### [Work to be completed]
Begin at the first line below and copy each line exactly, ending with the line where "cup: none [688,654,825,835]" appears.

### [Bounding box coordinate data]
______________________________
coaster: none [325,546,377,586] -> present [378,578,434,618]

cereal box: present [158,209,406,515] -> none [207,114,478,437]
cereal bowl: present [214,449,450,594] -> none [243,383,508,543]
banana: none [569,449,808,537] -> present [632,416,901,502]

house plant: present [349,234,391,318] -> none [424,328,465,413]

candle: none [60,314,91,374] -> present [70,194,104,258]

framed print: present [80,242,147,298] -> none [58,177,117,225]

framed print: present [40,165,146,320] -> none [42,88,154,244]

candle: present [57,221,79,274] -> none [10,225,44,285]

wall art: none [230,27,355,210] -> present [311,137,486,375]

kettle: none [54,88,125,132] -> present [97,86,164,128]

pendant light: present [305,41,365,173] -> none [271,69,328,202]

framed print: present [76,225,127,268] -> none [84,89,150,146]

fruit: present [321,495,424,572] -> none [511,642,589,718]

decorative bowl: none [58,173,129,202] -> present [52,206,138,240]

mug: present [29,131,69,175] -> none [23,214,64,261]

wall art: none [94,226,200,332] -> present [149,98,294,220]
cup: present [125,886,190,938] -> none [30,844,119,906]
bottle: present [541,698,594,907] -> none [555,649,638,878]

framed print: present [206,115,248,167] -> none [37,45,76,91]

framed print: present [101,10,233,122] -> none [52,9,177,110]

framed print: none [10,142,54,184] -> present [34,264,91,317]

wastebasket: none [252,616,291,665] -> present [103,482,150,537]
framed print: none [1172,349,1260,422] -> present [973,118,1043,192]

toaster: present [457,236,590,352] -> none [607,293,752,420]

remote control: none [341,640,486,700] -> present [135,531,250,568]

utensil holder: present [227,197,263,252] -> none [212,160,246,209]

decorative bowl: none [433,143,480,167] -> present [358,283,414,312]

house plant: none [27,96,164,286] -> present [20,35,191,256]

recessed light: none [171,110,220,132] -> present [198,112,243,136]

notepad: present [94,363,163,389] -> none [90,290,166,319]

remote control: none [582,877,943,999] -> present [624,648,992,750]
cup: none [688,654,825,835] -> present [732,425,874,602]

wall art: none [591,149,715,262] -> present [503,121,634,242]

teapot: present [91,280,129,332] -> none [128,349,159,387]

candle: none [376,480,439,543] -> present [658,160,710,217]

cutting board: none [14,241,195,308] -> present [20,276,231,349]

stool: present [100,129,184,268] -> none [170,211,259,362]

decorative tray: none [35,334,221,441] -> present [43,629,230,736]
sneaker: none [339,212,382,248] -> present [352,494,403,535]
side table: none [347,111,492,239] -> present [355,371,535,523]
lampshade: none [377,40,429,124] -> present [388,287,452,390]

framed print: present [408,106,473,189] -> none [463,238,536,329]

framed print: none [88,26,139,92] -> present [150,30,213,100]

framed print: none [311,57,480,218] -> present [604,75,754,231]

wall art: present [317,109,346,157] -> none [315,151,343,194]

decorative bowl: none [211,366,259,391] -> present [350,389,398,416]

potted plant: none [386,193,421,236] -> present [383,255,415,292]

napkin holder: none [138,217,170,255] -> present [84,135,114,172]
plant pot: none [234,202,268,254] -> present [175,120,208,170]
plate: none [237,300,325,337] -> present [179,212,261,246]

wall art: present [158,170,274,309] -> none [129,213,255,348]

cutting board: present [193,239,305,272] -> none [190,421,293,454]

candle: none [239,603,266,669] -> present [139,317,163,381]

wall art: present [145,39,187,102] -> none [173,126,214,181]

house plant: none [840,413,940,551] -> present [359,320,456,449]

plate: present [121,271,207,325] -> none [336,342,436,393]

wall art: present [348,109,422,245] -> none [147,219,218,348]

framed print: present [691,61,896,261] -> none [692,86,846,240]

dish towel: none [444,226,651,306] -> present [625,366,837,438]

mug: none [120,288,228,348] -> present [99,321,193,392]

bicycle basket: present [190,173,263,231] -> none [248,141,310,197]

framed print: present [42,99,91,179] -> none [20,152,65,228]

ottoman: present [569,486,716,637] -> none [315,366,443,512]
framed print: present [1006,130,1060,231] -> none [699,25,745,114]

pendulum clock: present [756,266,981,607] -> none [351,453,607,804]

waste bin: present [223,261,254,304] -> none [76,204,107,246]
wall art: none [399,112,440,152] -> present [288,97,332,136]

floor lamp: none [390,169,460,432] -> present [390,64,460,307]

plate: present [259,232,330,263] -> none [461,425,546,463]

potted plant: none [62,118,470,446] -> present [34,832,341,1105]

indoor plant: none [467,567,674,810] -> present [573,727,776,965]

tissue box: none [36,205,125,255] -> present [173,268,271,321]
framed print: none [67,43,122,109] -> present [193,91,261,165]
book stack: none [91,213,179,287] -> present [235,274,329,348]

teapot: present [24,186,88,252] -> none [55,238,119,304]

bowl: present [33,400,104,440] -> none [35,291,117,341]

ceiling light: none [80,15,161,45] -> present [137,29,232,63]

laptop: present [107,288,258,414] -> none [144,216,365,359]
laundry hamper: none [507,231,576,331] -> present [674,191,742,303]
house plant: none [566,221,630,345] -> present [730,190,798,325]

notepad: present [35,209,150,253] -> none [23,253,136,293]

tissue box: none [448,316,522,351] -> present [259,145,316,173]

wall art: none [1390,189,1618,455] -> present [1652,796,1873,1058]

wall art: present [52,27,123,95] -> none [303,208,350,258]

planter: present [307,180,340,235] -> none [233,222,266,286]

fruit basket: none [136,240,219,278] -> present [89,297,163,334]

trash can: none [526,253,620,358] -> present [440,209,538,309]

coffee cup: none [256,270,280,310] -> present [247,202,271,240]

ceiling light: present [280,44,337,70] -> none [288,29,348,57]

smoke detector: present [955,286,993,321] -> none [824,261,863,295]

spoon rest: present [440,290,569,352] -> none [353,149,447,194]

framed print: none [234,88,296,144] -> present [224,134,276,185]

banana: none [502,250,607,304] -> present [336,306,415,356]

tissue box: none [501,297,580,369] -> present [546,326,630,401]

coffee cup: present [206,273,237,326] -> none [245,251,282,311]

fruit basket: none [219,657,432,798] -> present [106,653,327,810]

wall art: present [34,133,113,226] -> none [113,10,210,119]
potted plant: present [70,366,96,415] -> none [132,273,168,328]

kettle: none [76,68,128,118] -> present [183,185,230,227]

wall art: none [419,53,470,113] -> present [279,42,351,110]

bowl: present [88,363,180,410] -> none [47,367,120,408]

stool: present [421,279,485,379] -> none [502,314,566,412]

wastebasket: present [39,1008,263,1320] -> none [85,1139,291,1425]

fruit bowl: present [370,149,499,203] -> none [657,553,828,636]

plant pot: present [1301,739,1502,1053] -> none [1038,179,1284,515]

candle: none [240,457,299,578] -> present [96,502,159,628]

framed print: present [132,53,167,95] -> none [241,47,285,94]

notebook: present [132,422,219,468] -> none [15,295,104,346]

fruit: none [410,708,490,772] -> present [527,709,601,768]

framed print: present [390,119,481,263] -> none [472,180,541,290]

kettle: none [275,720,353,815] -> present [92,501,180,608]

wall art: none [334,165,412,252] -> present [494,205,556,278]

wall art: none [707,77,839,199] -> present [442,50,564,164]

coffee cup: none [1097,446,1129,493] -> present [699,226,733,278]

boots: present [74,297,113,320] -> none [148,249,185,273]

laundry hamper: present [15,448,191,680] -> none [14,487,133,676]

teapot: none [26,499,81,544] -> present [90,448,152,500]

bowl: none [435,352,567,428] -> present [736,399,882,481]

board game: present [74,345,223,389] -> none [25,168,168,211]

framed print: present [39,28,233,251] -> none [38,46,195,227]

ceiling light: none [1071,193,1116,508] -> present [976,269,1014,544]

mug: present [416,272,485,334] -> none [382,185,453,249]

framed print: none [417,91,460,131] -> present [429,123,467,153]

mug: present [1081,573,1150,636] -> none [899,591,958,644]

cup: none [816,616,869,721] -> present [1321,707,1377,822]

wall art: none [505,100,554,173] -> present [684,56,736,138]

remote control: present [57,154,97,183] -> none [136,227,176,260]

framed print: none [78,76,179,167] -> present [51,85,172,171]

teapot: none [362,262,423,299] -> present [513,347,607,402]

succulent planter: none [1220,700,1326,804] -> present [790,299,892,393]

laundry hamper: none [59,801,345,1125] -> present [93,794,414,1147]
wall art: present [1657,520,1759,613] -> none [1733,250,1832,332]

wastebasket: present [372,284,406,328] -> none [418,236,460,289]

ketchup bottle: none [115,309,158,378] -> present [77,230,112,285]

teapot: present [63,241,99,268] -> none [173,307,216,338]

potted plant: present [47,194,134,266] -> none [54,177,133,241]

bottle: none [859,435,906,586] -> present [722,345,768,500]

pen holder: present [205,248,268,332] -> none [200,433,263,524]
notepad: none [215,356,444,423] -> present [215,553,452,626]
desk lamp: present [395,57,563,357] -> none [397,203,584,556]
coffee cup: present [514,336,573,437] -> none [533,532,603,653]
______________________________
### [Your solution]
coaster: none [325,546,377,586] -> present [378,578,434,618]

cereal box: present [158,209,406,515] -> none [207,114,478,437]
cereal bowl: present [214,449,450,594] -> none [243,383,508,543]
banana: none [569,449,808,537] -> present [632,416,901,502]

house plant: present [349,234,391,318] -> none [424,328,465,413]

candle: none [60,314,91,374] -> present [70,194,104,258]

framed print: present [80,242,147,298] -> none [58,177,117,225]

framed print: present [40,165,146,320] -> none [42,88,154,244]

candle: present [57,221,79,274] -> none [10,225,44,285]

wall art: none [230,27,355,210] -> present [311,137,486,375]

kettle: none [54,88,125,132] -> present [97,86,164,128]

pendant light: present [305,41,365,173] -> none [271,69,328,202]

framed print: present [76,225,127,268] -> none [84,89,150,146]

fruit: present [321,495,424,572] -> none [511,642,589,718]

decorative bowl: none [58,173,129,202] -> present [52,206,138,240]

mug: present [29,131,69,175] -> none [23,214,64,261]

wall art: none [94,226,200,332] -> present [149,98,294,220]
cup: present [125,886,190,938] -> none [30,844,119,906]
bottle: present [541,698,594,907] -> none [555,649,638,878]

framed print: present [206,115,248,167] -> none [37,45,76,91]

framed print: present [101,10,233,122] -> none [52,9,177,110]

framed print: none [10,142,54,184] -> present [34,264,91,317]

wastebasket: none [252,616,291,665] -> present [103,482,150,537]
framed print: none [1172,349,1260,422] -> present [973,118,1043,192]

toaster: present [457,236,590,352] -> none [607,293,752,420]

remote control: none [341,640,486,700] -> present [135,531,250,568]

utensil holder: present [227,197,263,252] -> none [212,160,246,209]

decorative bowl: none [433,143,480,167] -> present [358,283,414,312]

house plant: none [27,96,164,286] -> present [20,35,191,256]

recessed light: none [171,110,220,132] -> present [198,112,243,136]

notepad: present [94,363,163,389] -> none [90,290,166,319]

remote control: none [582,877,943,999] -> present [624,648,992,750]
cup: none [688,654,825,835] -> present [732,425,874,602]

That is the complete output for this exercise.